# Prompt
Print the records below exactly as they appear. Omit all pictures.

** Opening The input block **

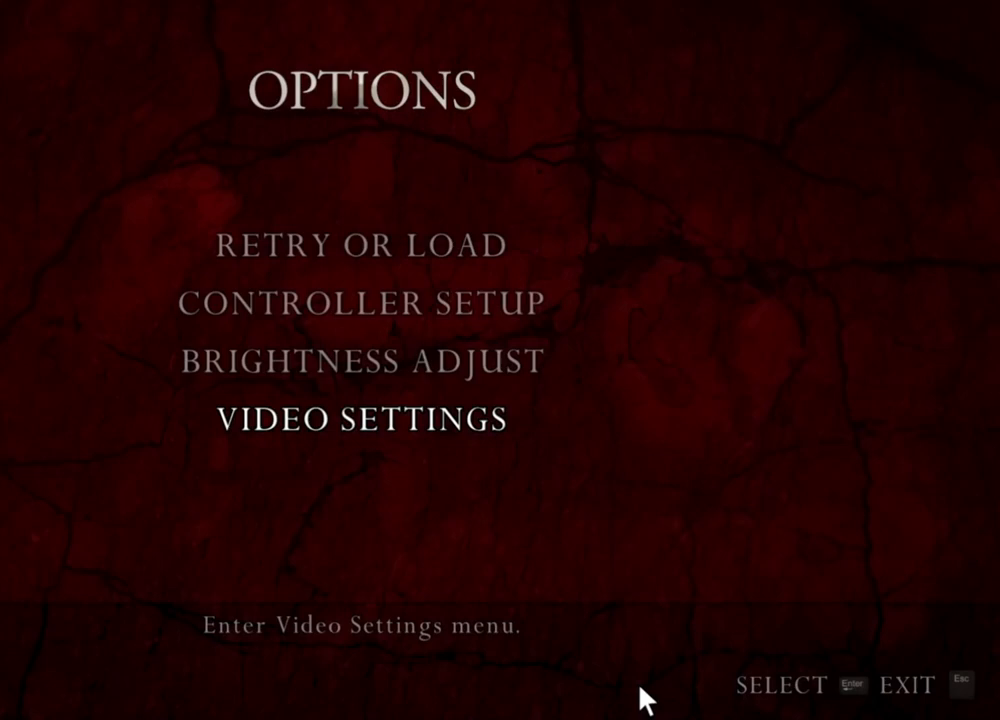
{"keys": [], "mouse": ["right"], "events": []}
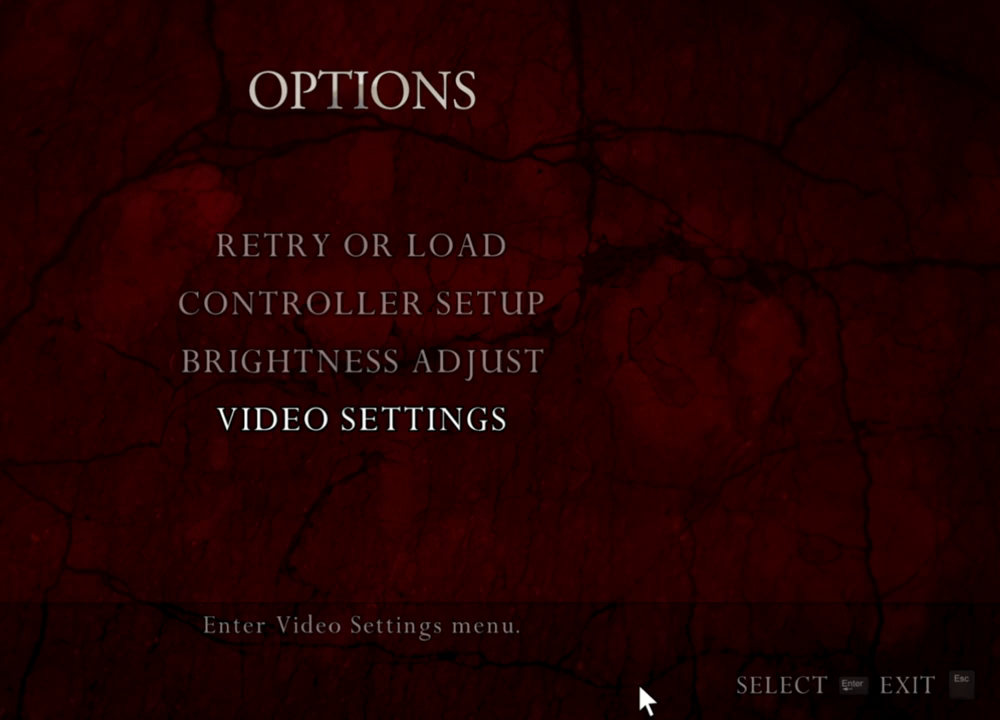
{"keys": [], "mouse": ["right"], "events": []}
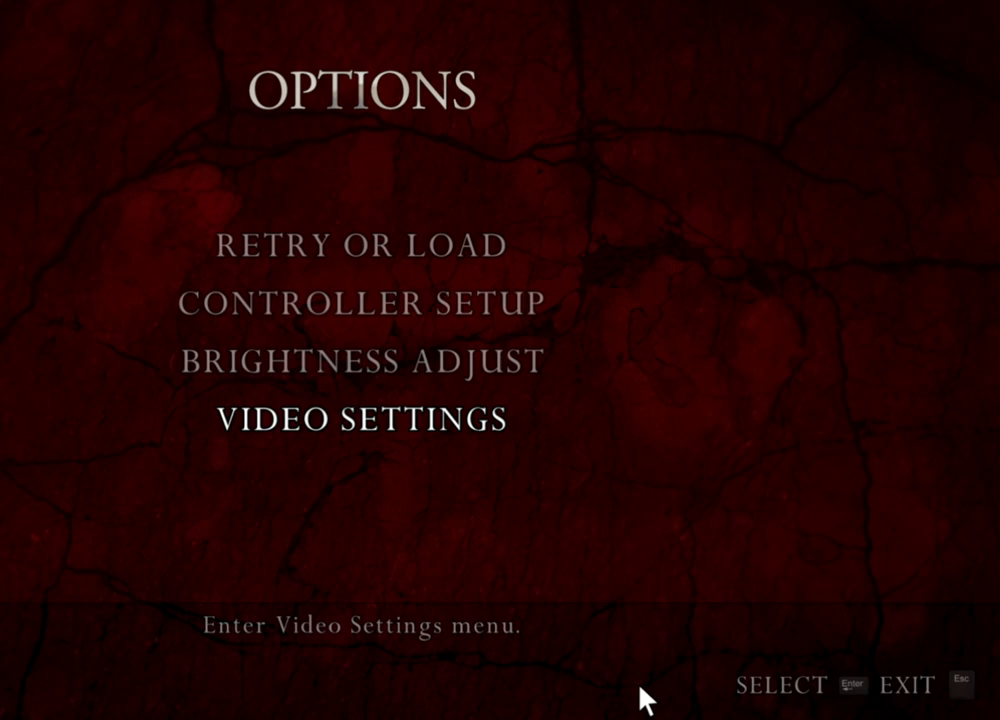
{"keys": [], "mouse": ["right"], "events": []}
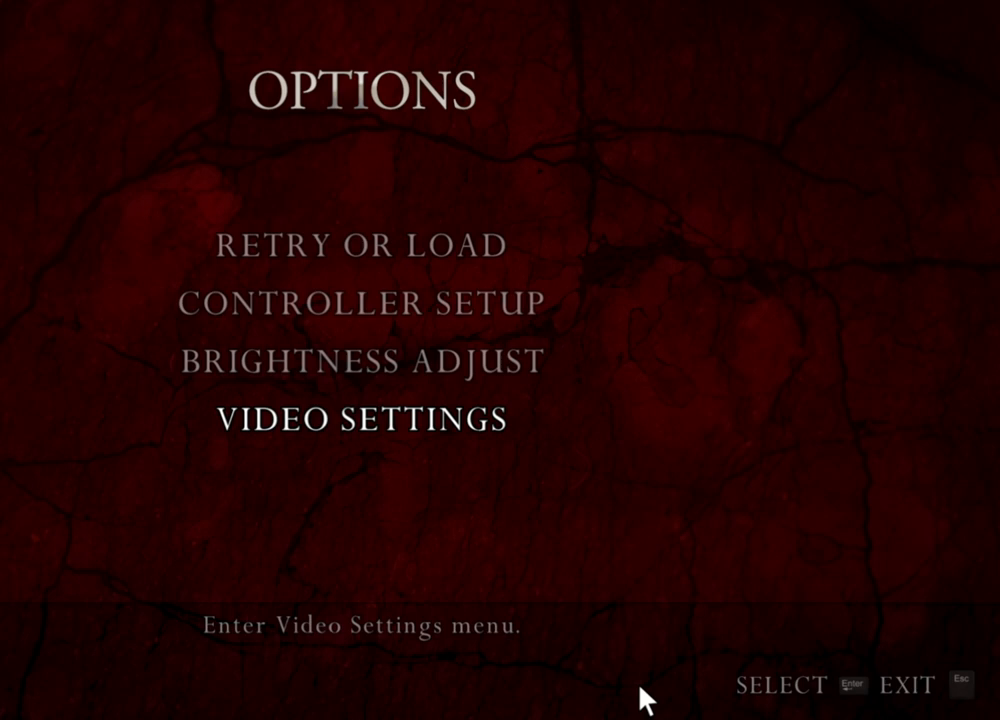
{"keys": [], "mouse": ["right"], "events": []}
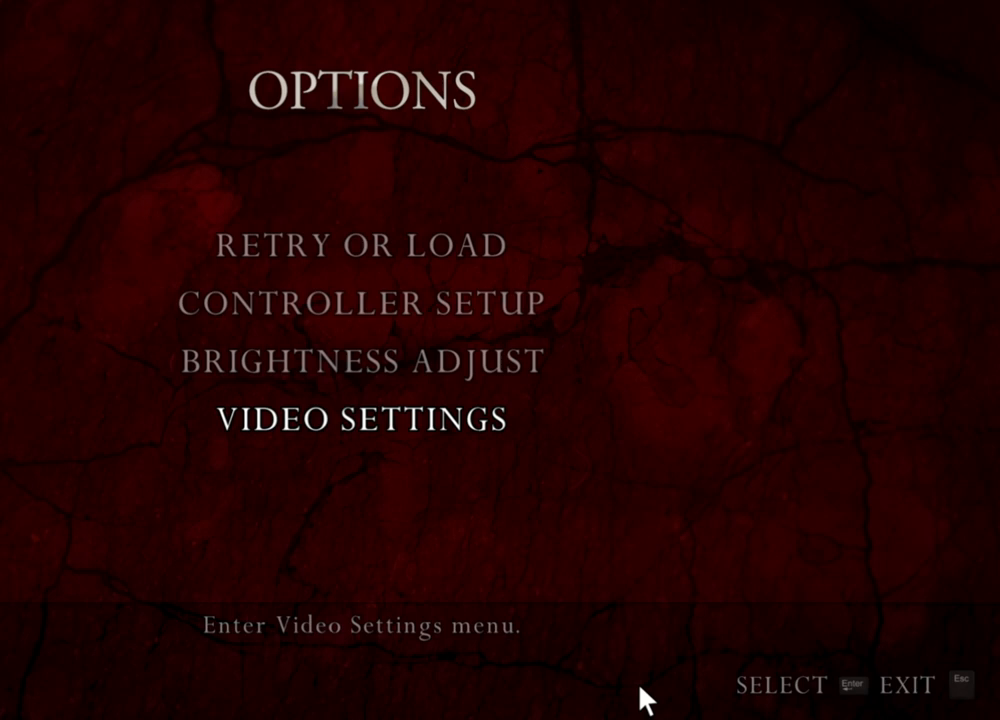
{"keys": [], "mouse": ["right"], "events": []}
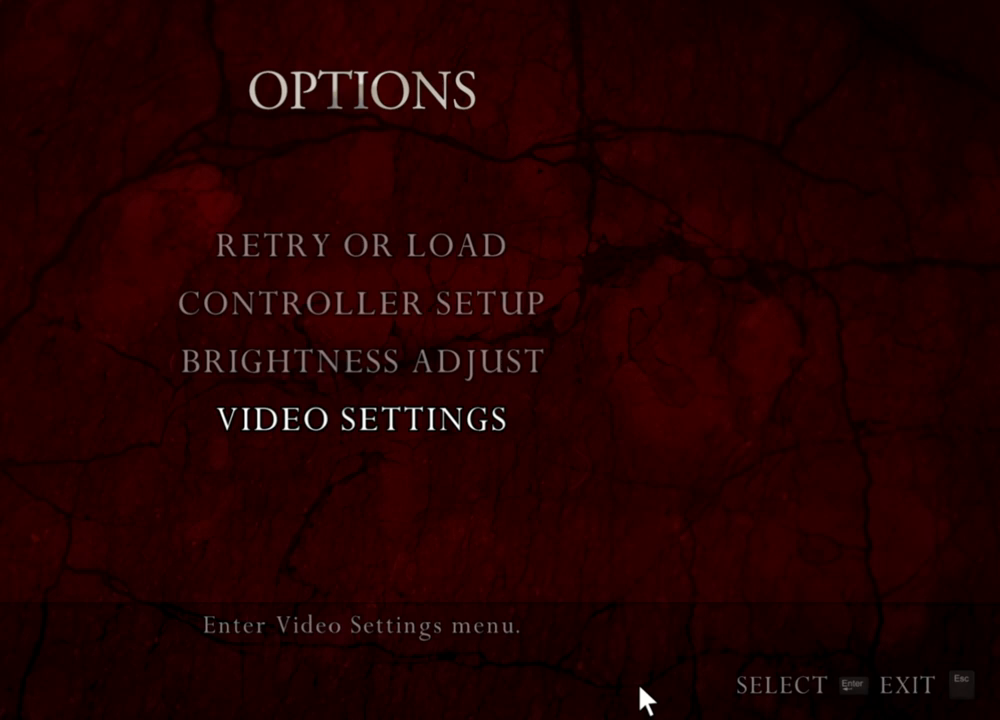
{"keys": [], "mouse": ["right"], "events": []}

** Closing The input block **

# Task output
{"keys": [], "mouse": ["right"], "events": []}
{"keys": [], "mouse": ["right"], "events": []}
{"keys": [], "mouse": ["right"], "events": []}
{"keys": [], "mouse": ["right"], "events": []}
{"keys": [], "mouse": ["right"], "events": []}
{"keys": [], "mouse": ["right"], "events": []}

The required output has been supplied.